Use BF16 precision for internal calculations on Ampere+ GPUs (RTX 30/40 series) to speed up quantization:

# Enable BF16 compute (auto mode uses BF16 for large tensors)
convert_to_quant -i model.safetensors --bf16-compute auto --comfy_quant

Checkpointed Quantization

Extreme memory savings (75-90%) for very large layers (e.g., 16k+ dimensions) using gradient checkpointing-style recomputation:

# Enable checkpointed LDLQ for large layers
convert_to_quant -i model.safetensors --optimizer quip --quip-checkpointed --comfy_quant

Advanced Utilities

Dry Run & Analysis

Analyze a model before quantization to see which layers will be processed:

# Show analysis of layers and expected quantization formats
convert_to_quant -i model.safetensors --dry-run analyze --flux2

Layer Config Template Generation

Generate a JSON template for fine-grained per-layer quantization control:

# Create a template JSON file based on the model structure
convert_to_quant -i model.safetensors --dry-run create-template

Editing Existing Quantized Models

Modify metadata or remove/add tensors in an already quantized file:

# Remove specific tensors and update metadata
convert_to_quant -i quantized_model.safetensors --edit-quant \
    --remove-keys "layer1.weight_scale,layer2.weight_scale" \
    --save-quant-metadata

Benefits of Pre-Merging LoRAs

  1. Single file deployment - No separate LoRA loading needed at inference
  2. Faster inference - No runtime LoRA computation overhead
  3. Better quantization quality - QuIP can optimize for the merged weights rather than base + adapter separately
  4. Simpler workflow - One quantized file contains everything needed

Multi-LoRA Dampening

When merging multiple LoRAs, automatic dampening prevents over-saturation:

LoRA Index Scale Applied Description
1st 1.0 × --merge-lora-scale Full strength
2nd 0.9 × --merge-lora-scale 10% reduction
3rd 0.81 × --merge-lora-scale 19% reduction
nth 0.9^(n-1) × --merge-lora-scale Progressive dampening

Disable with --merge-lora-dampen=False if you want equal weighting.

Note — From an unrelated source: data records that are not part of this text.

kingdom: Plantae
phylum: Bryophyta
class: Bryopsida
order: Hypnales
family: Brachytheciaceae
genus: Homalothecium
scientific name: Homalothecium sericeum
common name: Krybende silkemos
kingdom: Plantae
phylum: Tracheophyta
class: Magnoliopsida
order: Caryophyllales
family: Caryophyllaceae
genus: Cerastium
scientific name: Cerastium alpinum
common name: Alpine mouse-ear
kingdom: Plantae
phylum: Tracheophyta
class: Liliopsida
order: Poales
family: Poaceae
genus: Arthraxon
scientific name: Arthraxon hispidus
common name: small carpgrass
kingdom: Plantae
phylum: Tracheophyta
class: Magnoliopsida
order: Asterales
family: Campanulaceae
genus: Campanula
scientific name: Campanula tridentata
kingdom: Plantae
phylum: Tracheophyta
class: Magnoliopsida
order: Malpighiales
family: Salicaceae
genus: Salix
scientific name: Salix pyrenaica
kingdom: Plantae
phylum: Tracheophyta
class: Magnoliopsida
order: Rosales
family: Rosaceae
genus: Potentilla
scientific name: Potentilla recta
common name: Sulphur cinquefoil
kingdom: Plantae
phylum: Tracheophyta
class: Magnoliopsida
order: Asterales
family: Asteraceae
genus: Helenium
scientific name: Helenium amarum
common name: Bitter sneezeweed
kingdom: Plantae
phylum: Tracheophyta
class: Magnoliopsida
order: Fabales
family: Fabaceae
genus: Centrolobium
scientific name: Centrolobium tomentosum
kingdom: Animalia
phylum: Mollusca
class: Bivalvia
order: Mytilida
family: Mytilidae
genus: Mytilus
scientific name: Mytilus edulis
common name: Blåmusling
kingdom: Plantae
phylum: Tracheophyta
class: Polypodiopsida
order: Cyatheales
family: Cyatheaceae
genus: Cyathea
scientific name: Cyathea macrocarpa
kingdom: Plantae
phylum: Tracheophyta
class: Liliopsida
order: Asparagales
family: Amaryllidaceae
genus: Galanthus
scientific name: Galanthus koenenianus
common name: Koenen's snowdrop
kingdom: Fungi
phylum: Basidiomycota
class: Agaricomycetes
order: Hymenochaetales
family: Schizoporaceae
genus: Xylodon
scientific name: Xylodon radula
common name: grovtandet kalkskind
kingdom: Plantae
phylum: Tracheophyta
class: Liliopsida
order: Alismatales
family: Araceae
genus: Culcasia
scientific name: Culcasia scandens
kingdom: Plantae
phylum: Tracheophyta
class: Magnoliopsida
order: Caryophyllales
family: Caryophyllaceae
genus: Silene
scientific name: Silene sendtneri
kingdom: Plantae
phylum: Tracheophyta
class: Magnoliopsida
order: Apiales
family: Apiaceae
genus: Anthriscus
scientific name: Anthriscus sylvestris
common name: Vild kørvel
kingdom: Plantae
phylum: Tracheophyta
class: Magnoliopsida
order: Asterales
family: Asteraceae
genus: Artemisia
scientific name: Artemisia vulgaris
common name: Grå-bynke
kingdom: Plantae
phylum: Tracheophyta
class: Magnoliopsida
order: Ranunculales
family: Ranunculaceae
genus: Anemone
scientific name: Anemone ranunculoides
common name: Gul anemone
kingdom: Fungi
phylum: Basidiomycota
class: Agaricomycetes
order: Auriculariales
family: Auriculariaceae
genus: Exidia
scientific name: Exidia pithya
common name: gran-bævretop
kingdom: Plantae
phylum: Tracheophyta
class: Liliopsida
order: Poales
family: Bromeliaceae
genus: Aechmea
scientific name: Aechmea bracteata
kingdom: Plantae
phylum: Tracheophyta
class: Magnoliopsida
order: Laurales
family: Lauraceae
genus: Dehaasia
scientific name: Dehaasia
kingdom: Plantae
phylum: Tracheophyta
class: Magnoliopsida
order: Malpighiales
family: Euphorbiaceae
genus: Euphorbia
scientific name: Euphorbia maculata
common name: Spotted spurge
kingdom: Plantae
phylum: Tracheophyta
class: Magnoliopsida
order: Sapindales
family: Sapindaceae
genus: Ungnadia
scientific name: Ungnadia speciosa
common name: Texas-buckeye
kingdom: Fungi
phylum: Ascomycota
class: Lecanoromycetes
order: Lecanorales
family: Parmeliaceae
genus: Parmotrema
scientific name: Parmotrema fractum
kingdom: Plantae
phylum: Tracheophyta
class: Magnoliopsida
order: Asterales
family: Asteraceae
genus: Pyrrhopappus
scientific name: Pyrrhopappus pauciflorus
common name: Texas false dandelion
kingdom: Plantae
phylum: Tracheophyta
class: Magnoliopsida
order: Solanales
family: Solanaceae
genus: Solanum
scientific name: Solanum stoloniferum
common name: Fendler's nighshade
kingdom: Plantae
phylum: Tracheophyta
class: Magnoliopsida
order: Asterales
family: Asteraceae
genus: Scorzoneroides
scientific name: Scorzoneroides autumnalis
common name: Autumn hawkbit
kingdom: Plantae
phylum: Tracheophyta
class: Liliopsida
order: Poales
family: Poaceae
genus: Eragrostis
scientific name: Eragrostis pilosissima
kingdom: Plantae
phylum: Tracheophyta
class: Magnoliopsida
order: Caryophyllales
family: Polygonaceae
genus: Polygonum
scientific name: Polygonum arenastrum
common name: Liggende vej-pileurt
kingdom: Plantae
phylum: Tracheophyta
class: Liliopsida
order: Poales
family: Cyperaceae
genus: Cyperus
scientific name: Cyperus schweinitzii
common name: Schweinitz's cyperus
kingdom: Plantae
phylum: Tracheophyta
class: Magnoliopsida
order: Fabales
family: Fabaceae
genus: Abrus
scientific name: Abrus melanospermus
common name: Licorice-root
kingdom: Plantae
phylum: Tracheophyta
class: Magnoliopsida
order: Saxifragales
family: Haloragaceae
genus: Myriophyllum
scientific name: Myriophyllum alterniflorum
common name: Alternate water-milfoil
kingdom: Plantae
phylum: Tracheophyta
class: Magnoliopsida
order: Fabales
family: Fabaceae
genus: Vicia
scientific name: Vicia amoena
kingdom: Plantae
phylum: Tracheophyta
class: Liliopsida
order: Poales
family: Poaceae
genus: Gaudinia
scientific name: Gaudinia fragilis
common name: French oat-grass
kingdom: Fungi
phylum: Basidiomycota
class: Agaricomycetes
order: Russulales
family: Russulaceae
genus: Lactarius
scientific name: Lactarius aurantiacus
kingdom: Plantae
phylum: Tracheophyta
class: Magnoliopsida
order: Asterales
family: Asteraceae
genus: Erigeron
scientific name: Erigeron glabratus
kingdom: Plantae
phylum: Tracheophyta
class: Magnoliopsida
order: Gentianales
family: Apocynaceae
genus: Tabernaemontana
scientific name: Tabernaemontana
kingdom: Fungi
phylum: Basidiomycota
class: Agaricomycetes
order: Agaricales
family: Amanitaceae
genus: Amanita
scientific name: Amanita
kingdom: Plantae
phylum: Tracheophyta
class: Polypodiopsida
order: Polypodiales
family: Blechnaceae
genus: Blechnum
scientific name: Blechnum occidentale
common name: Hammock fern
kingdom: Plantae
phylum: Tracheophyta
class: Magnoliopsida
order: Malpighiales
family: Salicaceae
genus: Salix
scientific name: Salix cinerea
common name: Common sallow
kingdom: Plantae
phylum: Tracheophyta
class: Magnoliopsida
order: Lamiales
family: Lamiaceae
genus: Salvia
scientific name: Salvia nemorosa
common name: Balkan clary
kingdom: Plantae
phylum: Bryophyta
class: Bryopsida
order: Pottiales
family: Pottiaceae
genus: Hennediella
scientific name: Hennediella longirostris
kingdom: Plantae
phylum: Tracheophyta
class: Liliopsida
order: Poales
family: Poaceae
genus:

Custom Layout Development Workflow

From Research to Integration

  1. Develop in this workspace: Implement new quantization format in quant_ops.py
  2. Test with converter: Use convert_to_quant.py to quantize models
  3. Validate in ComfyUI: Load and test quantized models
  4. Document findings: Record results in research notes
  5. Refine implementation: Iterate based on quality/performance metrics

Example: The INT8 block-wise layout was developed using this workflow.